While studying the destruction of Judah at the hands of the Babylonians, I came across an interesting mention of India. Citron was imported from India to Ancient Persia / Babylon and from there it came to Jerusalem. And then I bumped into those in Sicily. Here’s the wiki entry. Some interesting factoids…

The citron could also be native to India where it borders on Burma, in valleys at the foot of theHimalayas, and in the Indian Western Ghats.[23][24] It is thought that by the time of Theophrastus, the citron was mostly cultivated in the Persian Gulf on its way to the Mediterranean basin, where it was cultivated during the later centuries in different areas as described by Erich Isaac.[25]Many mention the role of Alexander the Great and his armies as they attacked Persia and what is today Pakistan, as being responsible for the spread of the citron westward, reaching the European countries such as Macedonia and Italy.[26] The citron is mentioned in the Torah as being required for ritual use during the Feast of Tabernacles (Lev. 23:40). According to this tradition, the Jews brought it back to Israel from their exile in Egypt, where the Egyptologist and archaeologist Victor Loret claimed to have identified it depicted on the walls of the botanical garden at the Karnak Temple, which dates back to the time of Thutmosis III, approximately 3,000 years ago.[27]
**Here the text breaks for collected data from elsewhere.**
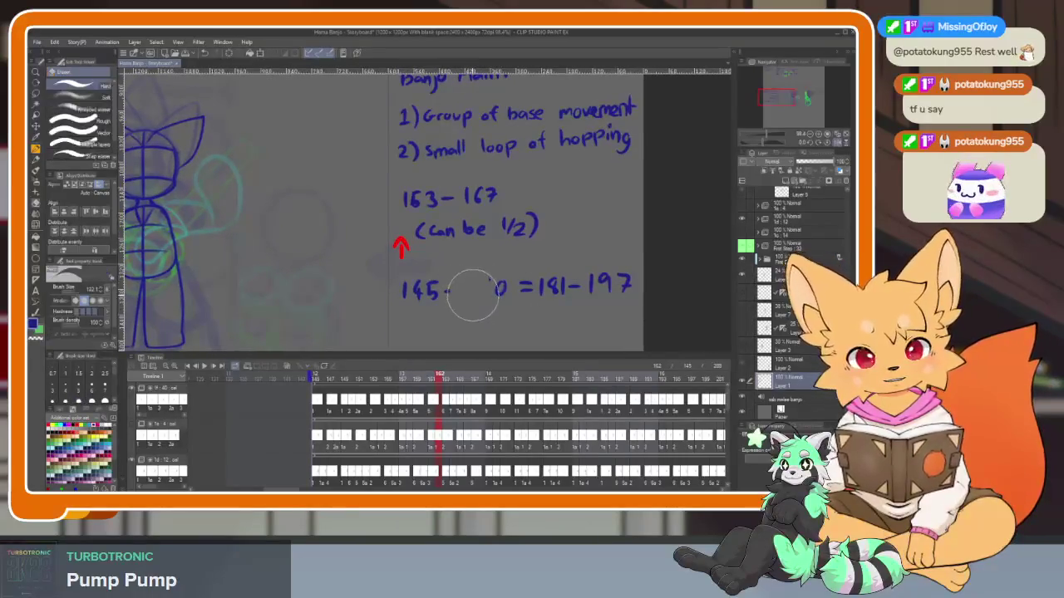
mouse_move(479, 287)
left_mouse_down()
mouse_move(505, 287)
mouse_move(462, 297)
mouse_move(473, 294)
left_mouse_up()
key("b")
key("p")
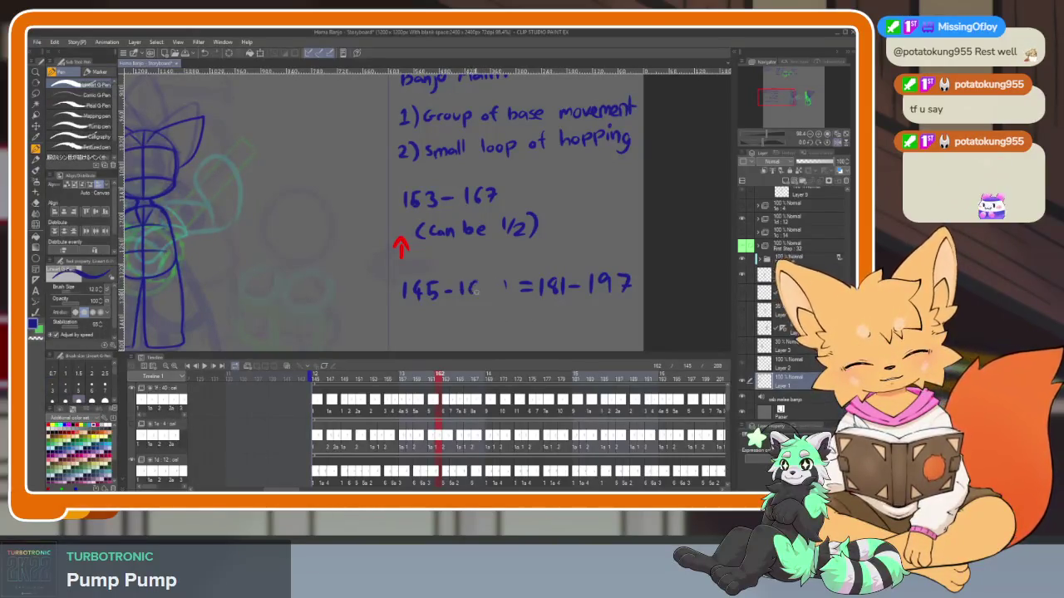
key("e")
how fascinating, eh? I love this fruit, delicious….and a commentary by Theophrastus..

In the east and south there are special plants... i.e. in Media and Persia there are many types of fruit, between them there is a fruit called Median or Persian Apple. The tree has a leaf similar to and almost identical with that of the andrachn (Arbutus andrachne L.), but has thorns like those of the apios (the wild pear, Pyrus amygdaliformis Vill.) or the firethorn, Cotoneaster pyracantha Spach.), except that they are white, smooth, sharp and strong.

Spines of the Firethorn.

The fruit is not eaten, but is very fragrant, as is also the leaf of the tree; and the fruit is put among clothes, it keeps them from being moth-eaten. It is also useful when one has drunk deadly poison, for when it is administered in wine; it upsets thestomach and brings up the poison. It is also useful to improve the breath, for if one boils the inner part of the fruit in a dish or squeezes it into the mouth in some other medium, it makes the breath more pleasant.

The seed is removed from the fruit and sown in the spring in carefully tilled beds, and it is watered every fourth or fifth day. As soon the plant is strong it is transplanted, also in the spring, to a soft, well watered site, where the soil is not very fine, for it prefers such places.
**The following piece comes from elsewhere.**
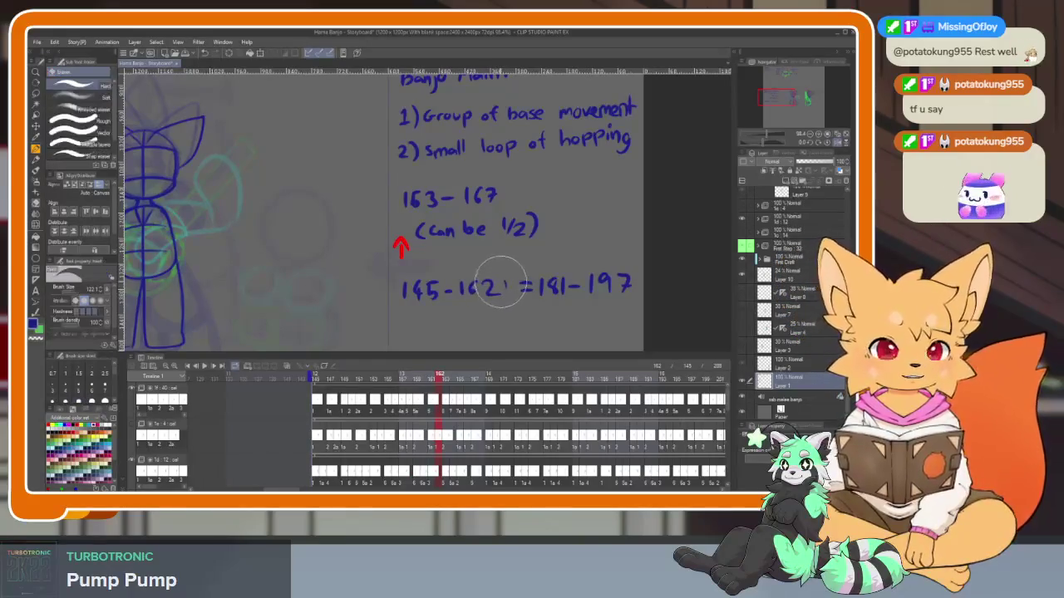
left_click(502, 285)
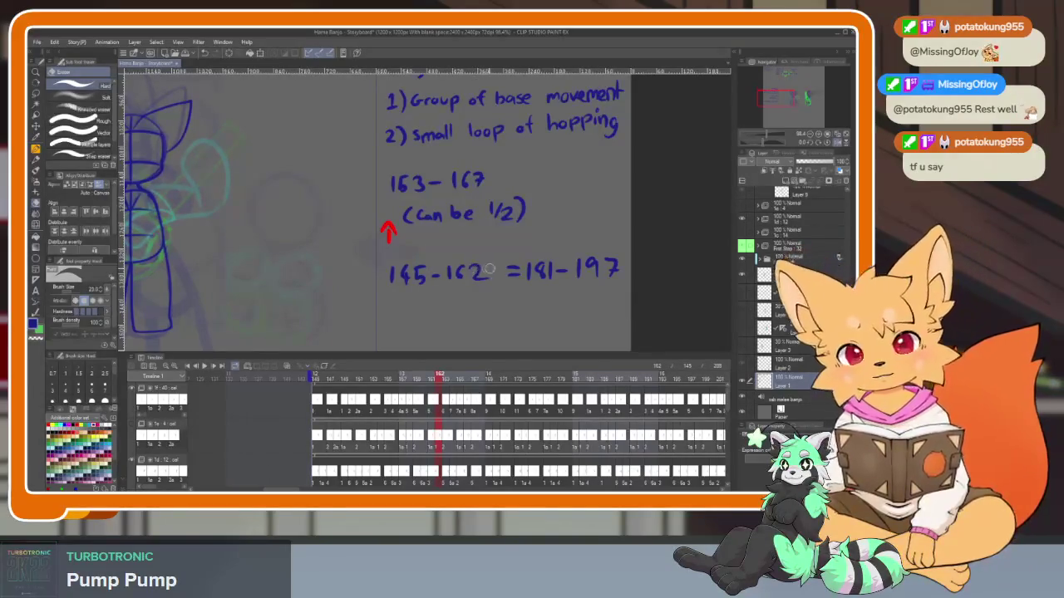
left_click_drag(479, 271, 474, 283)
key("p")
And it bears its fruit at all seasons, for when some have gathered, the flower of the others is on the tree and is ripening others. Of the flowers I have said[30] those that have a sort of distaff [meaning the pistil] projecting from the middle are fertile, while those that do not have this are sterile. It is also sown, like date palms, in pots punctured with holes.

This tree, as has been remarked, grows in Media and Persia.

So for friends in Europe and USA, when you are squeezing a lemon on yourself or on your dishes, remember the antecedents of this lovely little fruit.